To get good quality (recall) with RPLSH we found that a large hash size was needed. Running a quality benchmark on the SIFT dataset with 1M data points, shows the recall (as percentage of correct hits when asking for top K=100) is bad with a 64 bit hash. You would need to do a full distance calculation for 25000 documents just to get 80% recall. We worked mostly with a 512-bit hash, where (on average) you should get 80% recall with just 600 candidates, and 90% recall with 1200 candidates.

With 512-bit hashes, doing a linear scan of the table of hash values doesn’t scale well, and some sort of index structure to search in the transformed space is necessary.

Choosing HNSW

Several factors were considered when choosing HNSW as the algorithm to use as a baseline for integration in Vespa. We needed an algorithm with good performance and low resource usage, that was possible to extend and integrate in Vespa.

As seen in the previous section, none of the algorithms have both good indexing and search performance. We needed to make tradeoffs. As stated in the introduction, an approximate algorithm is needed to improve the search performance compared to the exact algorithm already supported in Vespa. Based on this criteria alone, HNSW is the clear winner. Indexing performance is worse, but this is a tradeoff worth taking for the most common Vespa use cases. This is the reason indexing is done in the first place, to prepare data structures such that search is fast. Also, the index structure for HNSW uses significantly less memory than Annoy.

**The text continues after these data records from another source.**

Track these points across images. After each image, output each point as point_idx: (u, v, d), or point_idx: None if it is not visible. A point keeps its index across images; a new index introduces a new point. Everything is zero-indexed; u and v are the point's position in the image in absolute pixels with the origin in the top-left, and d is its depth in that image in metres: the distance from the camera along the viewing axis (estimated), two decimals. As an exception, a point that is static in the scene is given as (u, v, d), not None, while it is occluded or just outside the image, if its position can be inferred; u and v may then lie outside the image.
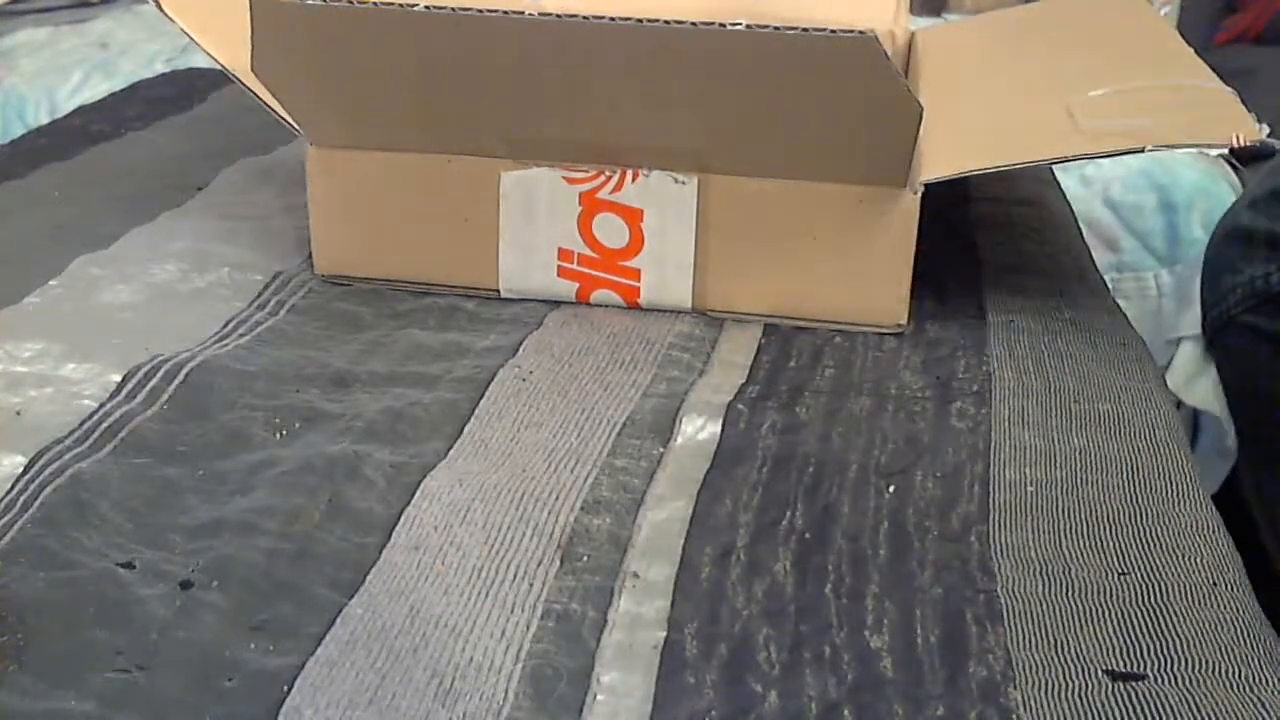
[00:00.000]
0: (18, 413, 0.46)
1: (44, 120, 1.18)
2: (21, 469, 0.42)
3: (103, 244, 0.61)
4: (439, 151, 0.55)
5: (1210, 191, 1.03)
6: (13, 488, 0.41)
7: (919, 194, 0.52)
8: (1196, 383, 0.94)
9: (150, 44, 1.34)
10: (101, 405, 0.46)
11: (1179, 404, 0.88)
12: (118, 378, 0.48)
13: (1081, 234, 0.69)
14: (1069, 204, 0.73)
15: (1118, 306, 0.58)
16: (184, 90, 0.91)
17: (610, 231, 0.54)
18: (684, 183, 0.53)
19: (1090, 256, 0.65)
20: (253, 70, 0.52)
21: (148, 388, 0.47)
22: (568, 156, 0.54)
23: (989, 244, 0.64)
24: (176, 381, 0.48)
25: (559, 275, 0.55)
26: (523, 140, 0.53)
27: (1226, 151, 0.48)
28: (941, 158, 0.53)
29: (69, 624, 0.35)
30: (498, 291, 0.57)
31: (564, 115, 0.52)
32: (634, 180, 0.53)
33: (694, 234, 0.54)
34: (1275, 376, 0.58)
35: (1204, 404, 0.90)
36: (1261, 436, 0.59)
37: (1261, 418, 0.59)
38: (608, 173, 0.53)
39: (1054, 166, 0.79)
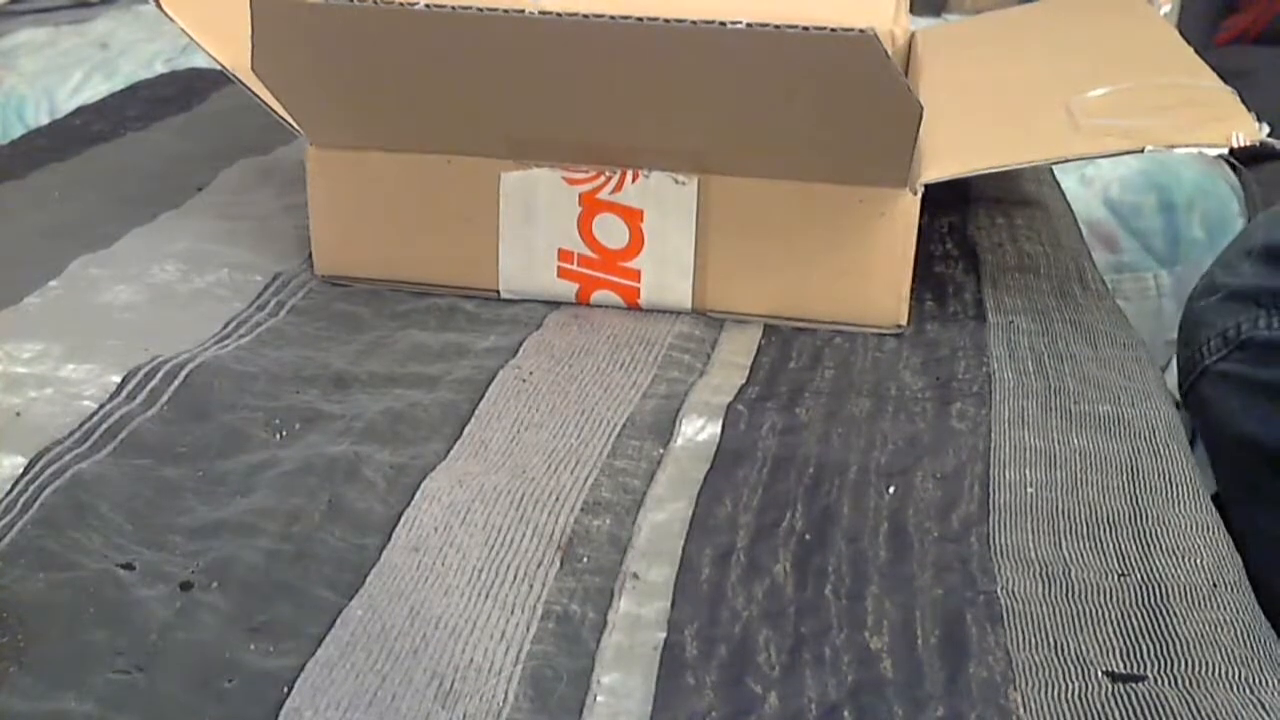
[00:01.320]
0: (17, 414, 0.46)
1: (44, 120, 1.18)
2: (21, 470, 0.42)
3: (102, 244, 0.61)
4: (439, 151, 0.55)
5: (1210, 191, 1.03)
6: (12, 489, 0.41)
7: (919, 194, 0.52)
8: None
9: (150, 44, 1.34)
10: (101, 406, 0.46)
11: (1179, 404, 0.88)
12: (117, 378, 0.48)
13: (1081, 234, 0.69)
14: (1069, 204, 0.73)
15: (1118, 307, 0.58)
16: (184, 90, 0.91)
17: (610, 232, 0.54)
18: (684, 183, 0.53)
19: (1090, 257, 0.65)
20: (253, 69, 0.52)
21: (148, 388, 0.47)
22: (568, 157, 0.54)
23: (989, 244, 0.64)
24: (176, 382, 0.48)
25: (559, 276, 0.55)
26: (523, 140, 0.53)
27: (1226, 151, 0.48)
28: (941, 158, 0.53)
29: (69, 625, 0.35)
30: (498, 292, 0.57)
31: (564, 115, 0.52)
32: (634, 181, 0.53)
33: (694, 235, 0.54)
34: (1248, 416, 0.59)
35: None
36: (1244, 478, 0.60)
37: (1241, 458, 0.60)
38: (608, 173, 0.53)
39: (1054, 166, 0.79)
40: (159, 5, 0.57)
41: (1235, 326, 0.59)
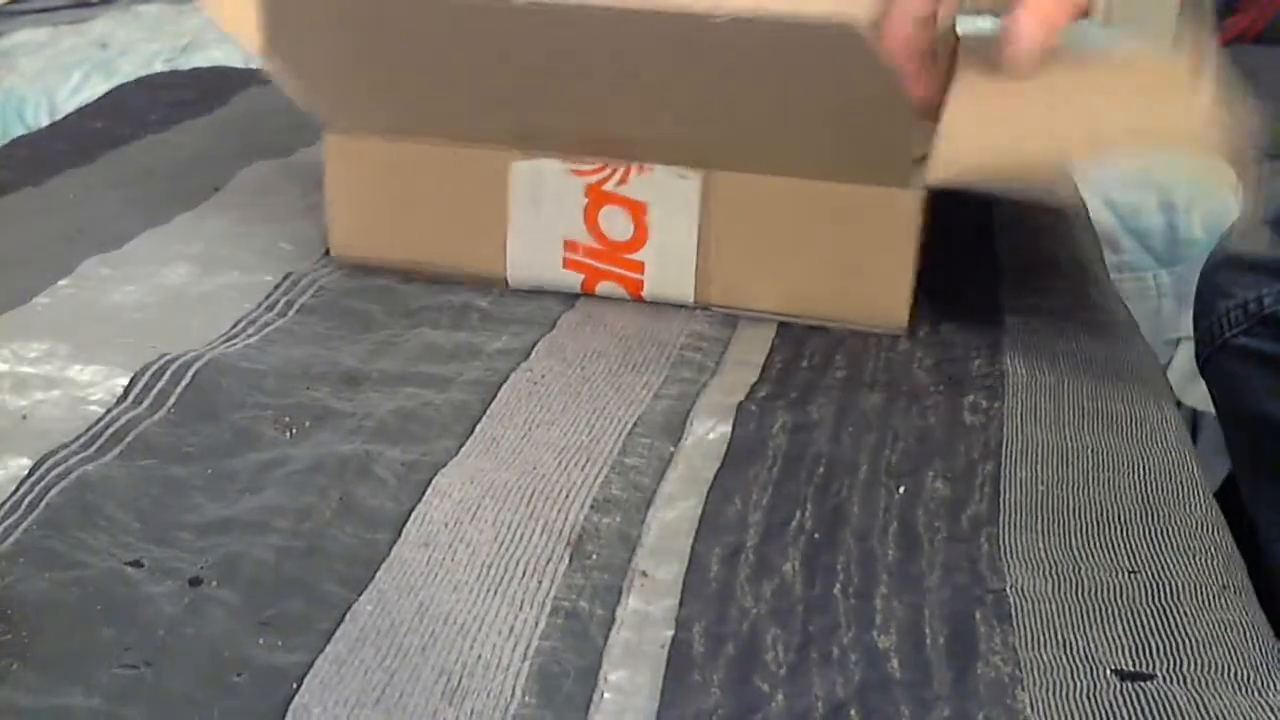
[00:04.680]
0: (23, 416, 0.46)
1: (44, 121, 1.17)
2: (26, 471, 0.42)
3: (114, 245, 0.61)
4: (450, 139, 0.55)
5: (1210, 191, 1.03)
6: (17, 489, 0.41)
7: (921, 195, 0.52)
8: (1196, 383, 0.93)
9: (150, 44, 1.34)
10: (109, 410, 0.46)
11: (1179, 404, 0.88)
12: (125, 380, 0.48)
13: (1096, 236, 0.69)
14: (1086, 207, 0.73)
15: (1127, 307, 0.58)
16: (205, 92, 0.91)
17: (615, 224, 0.54)
18: (687, 177, 0.53)
19: (1102, 258, 0.65)
20: (265, 53, 0.52)
21: (155, 390, 0.47)
22: (574, 148, 0.54)
23: (1008, 244, 0.64)
24: (184, 383, 0.47)
25: (565, 266, 0.56)
26: (530, 130, 0.54)
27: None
28: (954, 162, 0.52)
29: (75, 622, 0.35)
30: (506, 280, 0.57)
31: (570, 105, 0.52)
32: (639, 174, 0.53)
33: (697, 229, 0.54)
34: (1269, 394, 0.58)
35: (1204, 404, 0.90)
36: (1260, 457, 0.59)
37: (1258, 436, 0.59)
38: (613, 166, 0.54)
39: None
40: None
41: (1257, 300, 0.58)
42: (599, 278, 0.56)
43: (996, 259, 0.62)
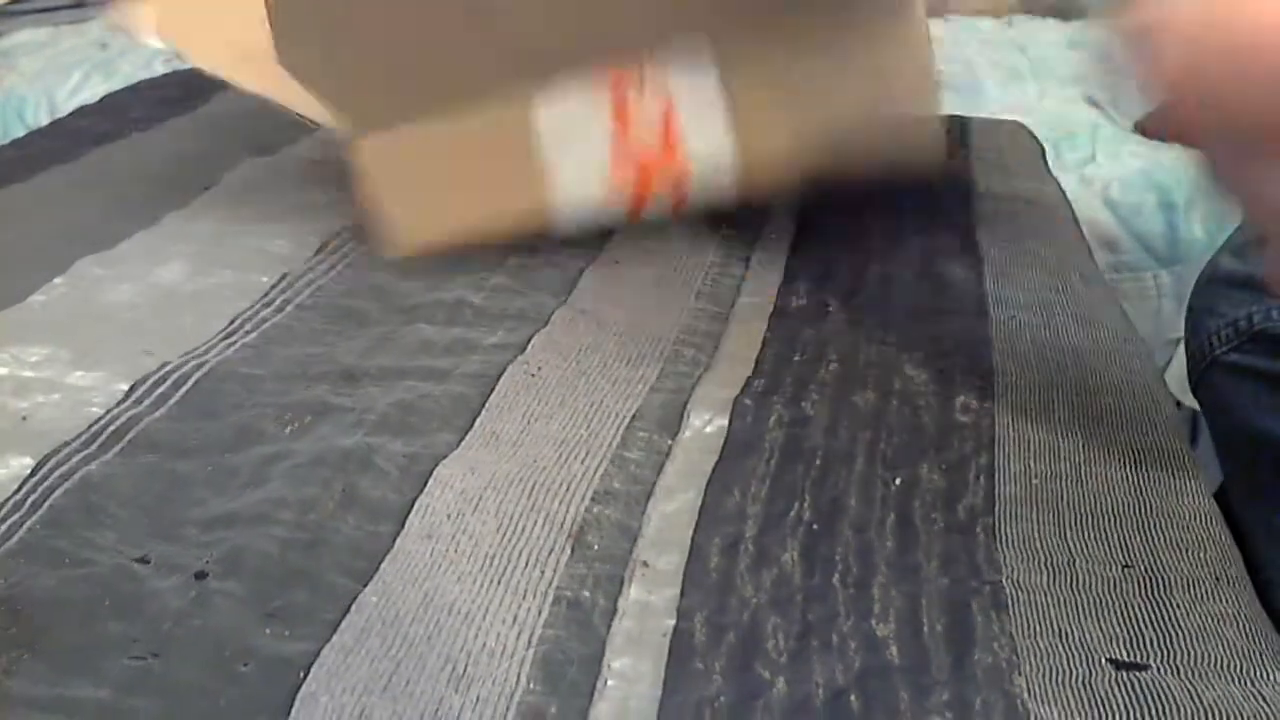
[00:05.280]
0: (24, 418, 0.46)
1: (44, 120, 1.18)
2: (29, 471, 0.42)
3: (107, 245, 0.61)
4: (468, 104, 0.55)
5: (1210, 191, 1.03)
6: (19, 489, 0.41)
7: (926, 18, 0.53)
8: (1196, 383, 0.94)
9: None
10: (108, 410, 0.46)
11: (1179, 404, 0.89)
12: (125, 385, 0.48)
13: (1081, 229, 0.69)
14: (1068, 200, 0.74)
15: (1117, 300, 0.59)
16: (188, 91, 0.91)
17: (647, 135, 0.55)
18: (703, 62, 0.54)
19: (1090, 251, 0.65)
20: (279, 62, 0.53)
21: (156, 393, 0.47)
22: (589, 71, 0.54)
23: (992, 240, 0.64)
24: (185, 388, 0.48)
25: (609, 192, 0.57)
26: (544, 65, 0.54)
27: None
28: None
29: (82, 617, 0.35)
30: (556, 230, 0.58)
31: (575, 24, 0.53)
32: (657, 78, 0.54)
33: (726, 113, 0.55)
34: (1260, 410, 0.59)
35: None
36: (1254, 472, 0.60)
37: (1251, 453, 0.60)
38: (630, 78, 0.54)
39: (1053, 167, 0.78)
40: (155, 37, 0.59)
41: (1247, 317, 0.59)
42: (644, 194, 0.56)
43: (980, 252, 0.62)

HNSW is also a good fit when it comes to the simplicity of integration in Vespa. Building the index is inherently incremental, so adding new data points in real-time is already handled. The Annoy algorithm must be changed to get similar functionality, as it uses all data points when drawing the random hyperplane splits. Removing data points is also handled in HNSW by having a “deleted” flag on each data point, but this is not a solution that will work well in Vespa. Datasets typically evolve over a long period of time, and the size of the index would just keep on growing, dominated by deleted points. We addressed this with an explicit remove strategy that removes nodes from the graph while re-linking the neighbors. The details will be described in the next blog post.

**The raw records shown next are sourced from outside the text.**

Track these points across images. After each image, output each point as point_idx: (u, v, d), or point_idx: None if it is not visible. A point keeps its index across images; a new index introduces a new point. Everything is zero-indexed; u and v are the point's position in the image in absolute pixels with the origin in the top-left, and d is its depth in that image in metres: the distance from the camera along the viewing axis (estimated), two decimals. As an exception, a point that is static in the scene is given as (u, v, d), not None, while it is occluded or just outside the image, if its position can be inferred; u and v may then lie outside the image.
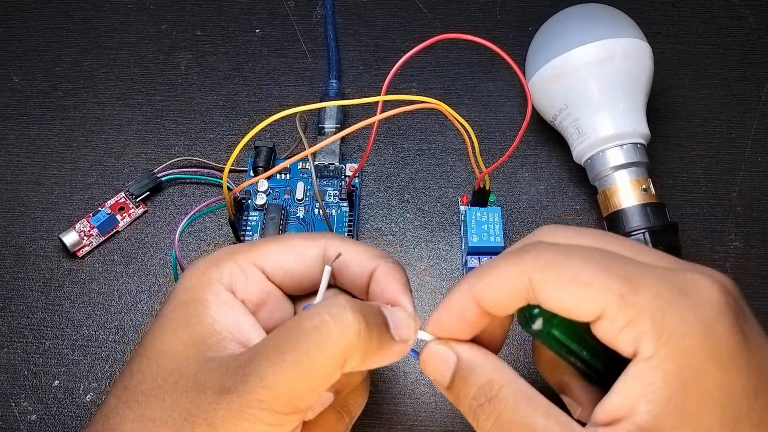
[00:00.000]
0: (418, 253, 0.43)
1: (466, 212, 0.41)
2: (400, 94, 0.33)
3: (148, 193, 0.44)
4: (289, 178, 0.44)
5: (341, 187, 0.43)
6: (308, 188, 0.43)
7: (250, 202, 0.43)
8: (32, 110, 0.48)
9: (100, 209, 0.43)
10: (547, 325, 0.24)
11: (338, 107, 0.45)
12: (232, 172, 0.45)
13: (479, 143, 0.36)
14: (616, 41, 0.41)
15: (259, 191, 0.43)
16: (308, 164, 0.44)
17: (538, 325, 0.24)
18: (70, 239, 0.42)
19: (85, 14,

The last requirement for the chosen algorithm is that it works well with query filters. We experimented with a 2-phase solution for both the HNSW and Annoy prototypes. First, only the query filter is evaluated, resulting in the set of document ids passing the filter. Then this set is used in the search algorithm to only select neighbors that passed the filter. This is a simple and effective solution that works well when the amount of documents that are filtered away is not too high.

Exact vs Approximate

In prototype testing with the 1M SIFT dataset we observed that when more than 90-95% of the documents were filtered away, calculating the exact nearest neighbors after filtering was cheaper than searching the HNSW index with the filter discarding candidate hits. This is illustrated in the graph below.

Conclusion

In this blog post, we explored how the Vespa team selected HNSW (Hierarchical Navigable Small World Graphs) as the baseline approximate nearest neighbor algorithm for integration in Vespa. We needed an algorithm that could be extended to support real-time updates and work together with query filters. Benchmarking showed that HNSW has superior search performance and uses significantly less memory than Annoy. Building of the index is also inherently incremental. In addition we created a strategy for supporting proper removes.

In the next blog post, we will look at the actual index structure details for HNSW and how we implemented and integrated it in Vespa.